Department of Bioengineering, University of California, Berkeley, California; University of California Berkeley/University of California San Francisco Graduate Group in Bioengineering, Berkeley, California.

出版信息

Biophys J. 2014 Jul 1;107(1):146-55. doi: 10.1016/j.bpj.2014.04.051.
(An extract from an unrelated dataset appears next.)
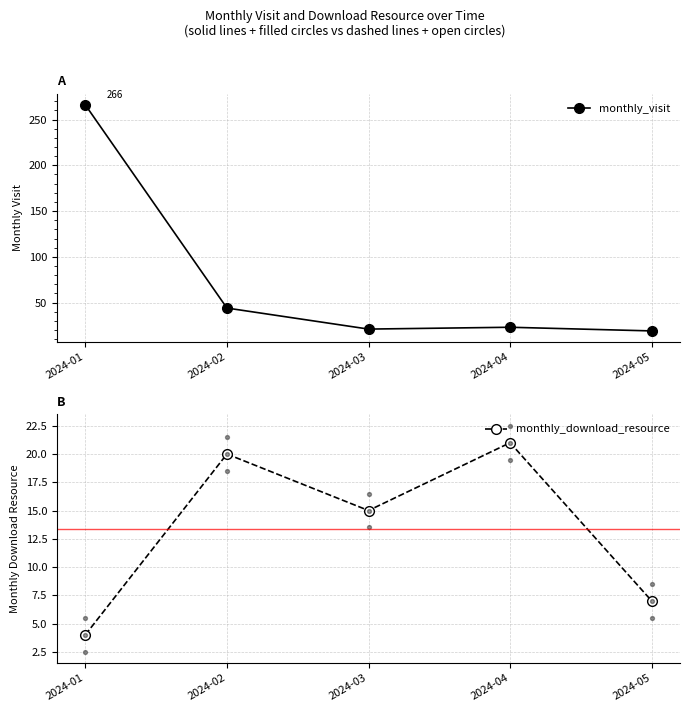

What is the total value across all series at 2024-04?

44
DOI:10.1016/j.bpj.2014.04.051
PMID:24988349
原文链接:https://pmc.ncbi.nlm.nih.gov/articles/PMC4119263/
Abstract

Adherent cells generate forces through acto-myosin contraction to move, change shape, and sense the mechanical properties of their environment. They are thought to maintain defined levels of tension with their surroundings despite mechanical perturbations that could change tension, a concept known as tensional homeostasis. Misregulation of tensional homeostasis has been proposed to drive disorganization of tissues and promote progression of diseases such as cancer. However, whether tensional homeostasis operates at the single cell level is unclear. Here, we directly test the ability of single fibroblast cells to regulate tension when subjected to mechanical displacements in the absence of changes to spread area or substrate elasticity. We use a feedback-controlled atomic force microscope to measure and modulate forces and displacements of individual contracting cells as they spread on a fibronectin-patterned atomic-force microscope cantilever and coverslip. We find that the cells reach a steady-state contraction force and height that is insensitive to stiffness changes as they fill the micropatterned areas. Rather than maintaining a constant tension, the fibroblasts altered their contraction force in response to mechanical displacement in a strain-rate-dependent manner, leading to a new and stable steady-state force and height. This response is influenced by overexpression of the actin crosslinker α-actinin, and rheology measurements reveal that changes in cell elasticity are also strain- rate-dependent. Our finding of tensional buffering, rather than homeostasis, allows cells to transition between different tensional states depending on how they are displaced, permitting distinct responses to slow deformations during tissue growth and rapid deformations associated with injury.

摘要

贴壁细胞通过肌动蛋白-肌球蛋白收缩产生力量来移动、改变形状并感知周围环境的力学特性。尽管机械扰动可能会改变张力,但人们认为它们能与周围环境保持一定的张力水平,这一概念被称为张力稳态。有人提出,张力稳态失调会导致组织紊乱,并促进癌症等疾病的发展。然而,张力稳态是否在单细胞水平上起作用尚不清楚。在这里,我们直接测试单个成纤维细胞在不改变铺展面积或底物弹性的情况下受到机械位移时调节张力的能力。我们使用反馈控制的原子力显微镜来测量和调节单个收缩细胞在纤连蛋白图案化的原子力显微镜悬臂和盖玻片上铺展时的力和位移。我们发现,当细胞填充微图案区域时,它们会达到一个对刚度变化不敏感的稳态收缩力和高度。成纤维细胞不是维持恒定的张力,而是以应变率依赖的方式响应机械位移来改变其收缩力,从而导致新的稳定稳态力和高度。这种反应受肌动蛋白交联蛋白α-辅肌动蛋白过表达的影响,流变学测量表明细胞弹性的变化也是应变率依赖的。我们发现的是张力缓冲而非稳态,这使得细胞能够根据其位移方式在不同的张力状态之间转换,从而对组织生长过程中的缓慢变形以及与损伤相关的快速变形做出不同反应。